また、「サイコパス」が問題視されるのは、その「反社会性」においてである。それは現代人の生活する社会のルールに対して、逸脱してしまうから、問題なのであるが、社会のルールとは、時代や場所によっても違うことが示されている。現代においても、ブラジルの奥地に住む部族においては、サイコパスの行動様式が個人のステータスを高める、という文化がある。そのような社会においては、サイコパスであることは全く問題なく、むしろ奨励される生き方なのだ。

そう考えれば我々の社会に、一致しない価値観だからと言って、強制的に退場させるというわけにはいかない。何とかして付き合っていく方法を探る必要があるだろう。

サイコパスに向いている職業は?

サイコパスと社会がどう向き合うか、と言う意味で、本書に紹介されている、「サイコパスに向いている職業」、「サイコパスに向いていない職業」それぞれ10選というのは興味深い。

詳細は実際に本書を手にとって確かめていただきたいが、サイコパスに向いている職業の1位だけ、紹介したい。

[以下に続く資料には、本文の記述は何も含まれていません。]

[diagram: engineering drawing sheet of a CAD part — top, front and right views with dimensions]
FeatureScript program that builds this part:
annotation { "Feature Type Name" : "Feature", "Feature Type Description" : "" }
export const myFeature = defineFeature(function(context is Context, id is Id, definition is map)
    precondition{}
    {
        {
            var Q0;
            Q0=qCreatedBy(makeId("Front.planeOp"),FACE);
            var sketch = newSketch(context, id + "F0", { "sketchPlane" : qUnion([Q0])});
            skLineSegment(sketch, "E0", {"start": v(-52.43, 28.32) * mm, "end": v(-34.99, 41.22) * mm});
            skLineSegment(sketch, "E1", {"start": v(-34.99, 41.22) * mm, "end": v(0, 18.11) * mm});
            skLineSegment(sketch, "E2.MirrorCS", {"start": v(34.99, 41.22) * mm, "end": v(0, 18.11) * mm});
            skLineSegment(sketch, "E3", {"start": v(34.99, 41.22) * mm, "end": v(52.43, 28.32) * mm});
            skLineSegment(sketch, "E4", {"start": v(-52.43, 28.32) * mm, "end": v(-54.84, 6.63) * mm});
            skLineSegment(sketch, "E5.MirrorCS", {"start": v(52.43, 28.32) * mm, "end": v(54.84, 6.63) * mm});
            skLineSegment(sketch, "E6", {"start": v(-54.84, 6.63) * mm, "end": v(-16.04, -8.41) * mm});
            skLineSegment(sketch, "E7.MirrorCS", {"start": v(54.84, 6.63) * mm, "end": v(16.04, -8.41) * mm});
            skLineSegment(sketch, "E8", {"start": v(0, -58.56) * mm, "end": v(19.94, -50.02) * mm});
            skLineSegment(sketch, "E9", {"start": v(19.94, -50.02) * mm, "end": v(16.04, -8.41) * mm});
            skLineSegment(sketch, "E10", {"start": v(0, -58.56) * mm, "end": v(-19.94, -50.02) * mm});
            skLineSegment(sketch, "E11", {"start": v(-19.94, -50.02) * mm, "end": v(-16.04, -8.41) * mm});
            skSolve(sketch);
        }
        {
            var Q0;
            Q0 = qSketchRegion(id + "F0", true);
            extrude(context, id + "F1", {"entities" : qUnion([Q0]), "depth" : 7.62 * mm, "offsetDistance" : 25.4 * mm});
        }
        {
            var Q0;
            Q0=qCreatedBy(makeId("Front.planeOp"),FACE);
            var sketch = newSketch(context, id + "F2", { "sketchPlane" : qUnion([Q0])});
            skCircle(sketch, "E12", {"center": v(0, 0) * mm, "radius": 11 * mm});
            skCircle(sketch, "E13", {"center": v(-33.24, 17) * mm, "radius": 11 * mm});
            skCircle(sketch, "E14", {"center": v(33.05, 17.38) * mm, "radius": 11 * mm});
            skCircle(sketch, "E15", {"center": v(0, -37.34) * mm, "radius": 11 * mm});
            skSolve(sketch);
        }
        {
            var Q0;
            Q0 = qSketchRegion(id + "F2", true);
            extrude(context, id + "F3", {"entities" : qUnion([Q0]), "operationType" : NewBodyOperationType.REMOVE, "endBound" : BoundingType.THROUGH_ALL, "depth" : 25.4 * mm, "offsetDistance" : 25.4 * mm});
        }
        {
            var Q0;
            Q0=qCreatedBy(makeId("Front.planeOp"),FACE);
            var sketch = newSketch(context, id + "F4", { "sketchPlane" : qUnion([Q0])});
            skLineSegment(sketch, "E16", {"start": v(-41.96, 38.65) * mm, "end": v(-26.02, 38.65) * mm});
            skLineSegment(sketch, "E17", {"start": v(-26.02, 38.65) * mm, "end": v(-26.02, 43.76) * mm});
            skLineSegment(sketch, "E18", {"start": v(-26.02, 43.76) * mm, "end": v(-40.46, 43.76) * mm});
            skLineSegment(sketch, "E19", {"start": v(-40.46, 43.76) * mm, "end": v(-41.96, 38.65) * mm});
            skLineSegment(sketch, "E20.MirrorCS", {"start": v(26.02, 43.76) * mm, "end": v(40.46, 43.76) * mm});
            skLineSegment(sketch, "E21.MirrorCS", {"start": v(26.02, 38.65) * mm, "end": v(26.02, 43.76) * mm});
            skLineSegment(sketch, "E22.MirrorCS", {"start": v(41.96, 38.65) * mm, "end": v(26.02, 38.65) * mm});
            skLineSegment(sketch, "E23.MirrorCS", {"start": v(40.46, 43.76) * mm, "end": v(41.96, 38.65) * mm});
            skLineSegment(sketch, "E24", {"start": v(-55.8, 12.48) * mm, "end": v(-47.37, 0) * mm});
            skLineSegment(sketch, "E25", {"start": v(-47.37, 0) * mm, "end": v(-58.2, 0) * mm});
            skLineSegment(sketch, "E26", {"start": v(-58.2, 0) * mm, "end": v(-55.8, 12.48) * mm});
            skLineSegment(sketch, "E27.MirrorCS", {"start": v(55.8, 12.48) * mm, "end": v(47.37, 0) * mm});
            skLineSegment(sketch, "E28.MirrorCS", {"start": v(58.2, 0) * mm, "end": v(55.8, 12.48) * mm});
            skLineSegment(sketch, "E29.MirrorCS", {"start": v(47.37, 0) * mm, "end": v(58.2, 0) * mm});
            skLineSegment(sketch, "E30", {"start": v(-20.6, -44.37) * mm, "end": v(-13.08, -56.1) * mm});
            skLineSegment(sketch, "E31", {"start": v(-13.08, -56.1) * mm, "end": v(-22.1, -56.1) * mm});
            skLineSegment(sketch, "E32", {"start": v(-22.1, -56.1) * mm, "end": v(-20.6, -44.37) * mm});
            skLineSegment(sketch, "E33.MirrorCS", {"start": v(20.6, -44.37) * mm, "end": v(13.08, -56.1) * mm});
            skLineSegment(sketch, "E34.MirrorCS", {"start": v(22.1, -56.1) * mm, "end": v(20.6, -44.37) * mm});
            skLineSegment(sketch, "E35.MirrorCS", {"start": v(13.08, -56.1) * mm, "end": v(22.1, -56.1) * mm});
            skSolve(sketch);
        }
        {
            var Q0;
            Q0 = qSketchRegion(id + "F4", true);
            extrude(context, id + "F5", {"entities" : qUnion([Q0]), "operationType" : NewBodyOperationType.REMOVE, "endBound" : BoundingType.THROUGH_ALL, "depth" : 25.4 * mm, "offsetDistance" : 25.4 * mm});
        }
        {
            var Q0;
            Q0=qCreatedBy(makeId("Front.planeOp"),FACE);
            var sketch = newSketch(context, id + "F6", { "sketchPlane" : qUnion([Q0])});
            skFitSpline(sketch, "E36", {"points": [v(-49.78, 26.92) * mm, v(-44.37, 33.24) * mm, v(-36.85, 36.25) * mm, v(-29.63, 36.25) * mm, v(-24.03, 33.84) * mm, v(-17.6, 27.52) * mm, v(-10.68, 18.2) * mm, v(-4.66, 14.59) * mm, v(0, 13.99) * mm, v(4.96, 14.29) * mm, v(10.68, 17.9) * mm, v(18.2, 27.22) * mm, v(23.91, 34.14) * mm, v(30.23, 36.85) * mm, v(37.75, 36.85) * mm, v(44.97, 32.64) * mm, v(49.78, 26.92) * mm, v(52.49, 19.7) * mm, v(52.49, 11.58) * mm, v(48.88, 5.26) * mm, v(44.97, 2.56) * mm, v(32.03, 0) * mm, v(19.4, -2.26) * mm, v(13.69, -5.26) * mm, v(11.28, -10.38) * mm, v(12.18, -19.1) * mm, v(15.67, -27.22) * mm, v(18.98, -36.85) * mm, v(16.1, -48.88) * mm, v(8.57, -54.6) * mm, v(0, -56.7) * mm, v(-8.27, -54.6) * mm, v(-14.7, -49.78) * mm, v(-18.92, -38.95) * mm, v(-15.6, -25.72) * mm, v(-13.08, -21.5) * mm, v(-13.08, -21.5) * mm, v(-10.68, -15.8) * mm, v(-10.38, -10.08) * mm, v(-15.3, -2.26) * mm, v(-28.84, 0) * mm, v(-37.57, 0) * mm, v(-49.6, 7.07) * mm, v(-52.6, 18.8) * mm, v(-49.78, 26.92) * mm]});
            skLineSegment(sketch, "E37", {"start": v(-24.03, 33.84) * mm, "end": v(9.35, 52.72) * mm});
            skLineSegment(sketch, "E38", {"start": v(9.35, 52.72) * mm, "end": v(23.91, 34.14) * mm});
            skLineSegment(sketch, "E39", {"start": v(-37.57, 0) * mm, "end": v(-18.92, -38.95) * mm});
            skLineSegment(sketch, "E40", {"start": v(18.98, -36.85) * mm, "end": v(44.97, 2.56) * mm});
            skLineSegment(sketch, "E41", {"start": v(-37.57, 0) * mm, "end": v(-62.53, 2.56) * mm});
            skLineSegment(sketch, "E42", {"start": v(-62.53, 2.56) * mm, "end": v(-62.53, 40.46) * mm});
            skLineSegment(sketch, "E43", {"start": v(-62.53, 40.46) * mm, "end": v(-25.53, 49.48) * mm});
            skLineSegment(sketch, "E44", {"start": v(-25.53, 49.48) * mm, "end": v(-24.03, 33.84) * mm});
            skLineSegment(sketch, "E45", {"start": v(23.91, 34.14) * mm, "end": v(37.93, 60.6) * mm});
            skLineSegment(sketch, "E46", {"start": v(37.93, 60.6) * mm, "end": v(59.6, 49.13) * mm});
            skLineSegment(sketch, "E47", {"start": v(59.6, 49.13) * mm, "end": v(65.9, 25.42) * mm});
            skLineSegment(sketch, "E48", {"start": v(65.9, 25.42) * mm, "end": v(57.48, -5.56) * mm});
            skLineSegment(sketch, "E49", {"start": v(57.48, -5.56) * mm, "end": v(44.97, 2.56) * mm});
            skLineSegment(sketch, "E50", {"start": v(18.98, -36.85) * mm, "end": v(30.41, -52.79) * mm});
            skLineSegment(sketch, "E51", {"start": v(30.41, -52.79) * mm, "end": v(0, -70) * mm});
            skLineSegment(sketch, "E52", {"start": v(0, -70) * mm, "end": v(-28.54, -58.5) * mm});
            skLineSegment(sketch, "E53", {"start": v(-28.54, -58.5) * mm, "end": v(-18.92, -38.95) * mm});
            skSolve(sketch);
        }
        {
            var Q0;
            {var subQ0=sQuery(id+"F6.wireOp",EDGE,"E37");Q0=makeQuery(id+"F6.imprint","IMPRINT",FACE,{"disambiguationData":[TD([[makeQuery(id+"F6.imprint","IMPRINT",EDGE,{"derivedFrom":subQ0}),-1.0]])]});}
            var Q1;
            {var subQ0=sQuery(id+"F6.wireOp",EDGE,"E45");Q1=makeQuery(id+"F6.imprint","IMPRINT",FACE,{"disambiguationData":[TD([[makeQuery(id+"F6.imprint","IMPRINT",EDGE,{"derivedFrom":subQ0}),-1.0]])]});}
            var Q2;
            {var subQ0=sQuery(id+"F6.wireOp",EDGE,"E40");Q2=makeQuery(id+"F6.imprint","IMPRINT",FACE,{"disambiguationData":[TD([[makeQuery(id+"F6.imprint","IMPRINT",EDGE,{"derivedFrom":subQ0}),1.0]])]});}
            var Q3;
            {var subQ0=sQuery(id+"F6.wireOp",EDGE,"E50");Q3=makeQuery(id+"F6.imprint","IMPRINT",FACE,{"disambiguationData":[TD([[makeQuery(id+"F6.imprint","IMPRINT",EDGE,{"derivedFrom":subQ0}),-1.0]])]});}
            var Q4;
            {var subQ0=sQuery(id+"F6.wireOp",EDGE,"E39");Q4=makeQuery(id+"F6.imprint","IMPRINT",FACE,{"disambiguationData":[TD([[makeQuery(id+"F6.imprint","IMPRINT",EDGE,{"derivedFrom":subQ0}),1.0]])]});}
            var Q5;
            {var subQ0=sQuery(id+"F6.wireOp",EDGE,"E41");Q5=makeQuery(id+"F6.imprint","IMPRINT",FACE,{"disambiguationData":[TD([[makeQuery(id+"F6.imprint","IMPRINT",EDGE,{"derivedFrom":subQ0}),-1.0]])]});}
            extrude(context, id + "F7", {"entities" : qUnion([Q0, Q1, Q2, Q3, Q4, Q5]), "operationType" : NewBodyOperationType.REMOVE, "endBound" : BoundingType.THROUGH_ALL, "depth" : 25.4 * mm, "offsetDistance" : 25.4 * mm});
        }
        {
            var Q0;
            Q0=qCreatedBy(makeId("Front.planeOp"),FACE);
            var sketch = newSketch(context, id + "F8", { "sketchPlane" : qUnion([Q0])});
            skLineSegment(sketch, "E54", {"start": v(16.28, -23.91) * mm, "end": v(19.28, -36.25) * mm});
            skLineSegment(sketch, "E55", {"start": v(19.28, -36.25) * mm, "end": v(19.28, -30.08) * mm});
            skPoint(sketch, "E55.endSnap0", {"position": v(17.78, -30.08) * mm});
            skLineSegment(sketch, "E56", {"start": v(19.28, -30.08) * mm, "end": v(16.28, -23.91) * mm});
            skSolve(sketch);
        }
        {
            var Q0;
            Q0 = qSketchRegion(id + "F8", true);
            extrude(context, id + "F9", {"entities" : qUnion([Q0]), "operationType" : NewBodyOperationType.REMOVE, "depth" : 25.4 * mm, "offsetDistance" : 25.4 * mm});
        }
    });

サイコパスに向いている職業の1位、それは企業の最高経営責任者だそうだ。

恐れを知らず、プレッシャーに強い、と言うより感じない。感情に流されず極めて合理的。弁舌巧み。嘘も必要があるば、躊躇なくつき、悪びれない。
嘘については、認められないが、それ以外については、たしかに企業のリーダーは適任かもしれない。

本書でも述べられているが、例えばアップルの元CEOのスティーブ・ジョブズもサイコパスだったのではないか、と考える人は多いそうだ。

自信たっぷりでカリスマ性溢れる態度。抜群のプレゼンテーション能力。ビジョンを示し、勇気を持って未来を切り開く、素晴らしいリーダーとしての姿の一方、妻子や同僚、技術者への冷徹な態度、などはサイコパス気質を疑われる部分だ。

終わりに

サイコパスについて現在得られている知識を得るという意味では、十分な一冊と感じた。しかし、全体的にふわっとした感じで、主張が感じられない。サイコパスに対して、どう向き合うのか、その姿勢がはっきりしない。

本書の中ではサイコパスを尊重するのか、畏怖するのか、差別的に見ているのか、なんとも言えない感じであった。そこが違和感として残った。しかしこれは著者の問題だけでなく、この現代社会がどう向き合うべきなのか、という課題として捉えるべきだろう。